**Study material**

▼

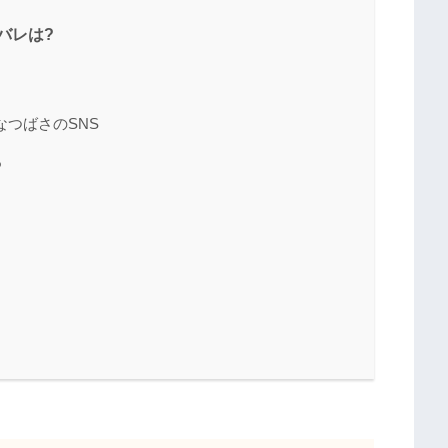
バレは?
なつばさのSNS
?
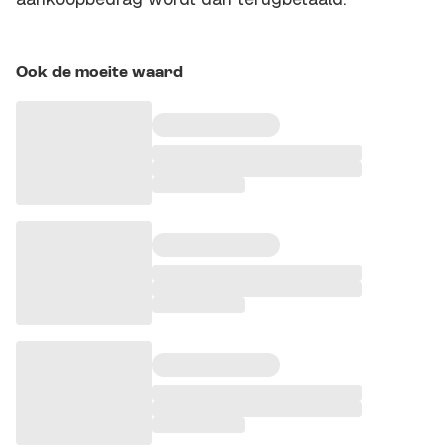
Ook de moeite waard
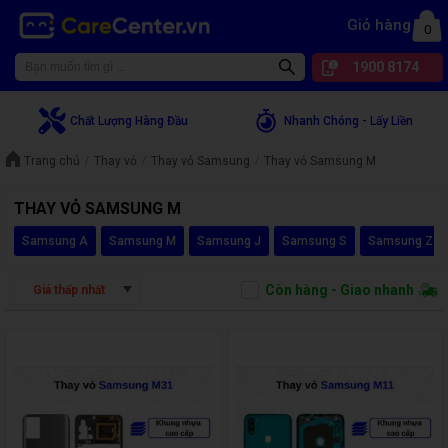
Giỏ hàng
0
1900 8174
Chất Lượng Hàng Đầu
Nhanh Chóng - Lấy Liền
Trang chủ
Thay vỏ
Thay vỏ Samsung
Thay vỏ Samsung M
THAY VỎ SAMSUNG M
Samsung A
Samsung M
Samsung J
Samsung S
Samsung Z
Còn hàng - Giao nhanh
Giá thấp nhất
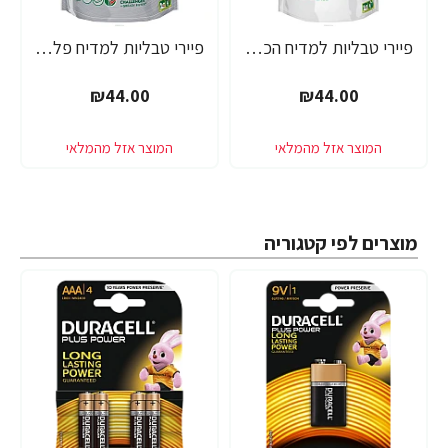
פיירי טבליות למדיח הכל באחד 48 יחידות - מבית FAIRY
פיירי טבליות למדיח פלטינום הכל באחד 37 יחידות - מבית FAIRY
₪44.00
₪44.00
מוצרים לפי קטגוריה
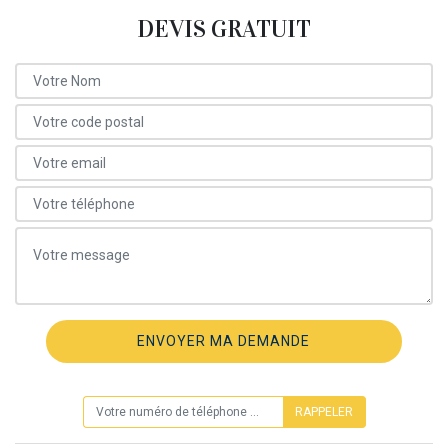
DEVIS GRATUIT
ON VOUS RAPPELLE GRATUITEMENT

▲

**Work required**
Reproduce the text of every entry, substituting "Fairy" for each occurrence of "FAIRY" and leaving everything else unchanged. Omit the pictures.

**Finished task**
バレは?
なつばさのSNS
?
Ook de moeite waard
Giỏ hàng
0
1900 8174
Chất Lượng Hàng Đầu
Nhanh Chóng - Lấy Liền
Trang chủ
Thay vỏ
Thay vỏ Samsung
Thay vỏ Samsung M
THAY VỎ SAMSUNG M
Samsung A
Samsung M
Samsung J
Samsung S
Samsung Z
Còn hàng - Giao nhanh
Giá thấp nhất
פיירי טבליות למדיח הכל באחד 48 יחידות - מבית Fairy
פיירי טבליות למדיח פלטינום הכל באחד 37 יחידות - מבית Fairy
₪44.00
₪44.00
מוצרים לפי קטגוריה
DEVIS GRATUIT
ON VOUS RAPPELLE GRATUITEMENT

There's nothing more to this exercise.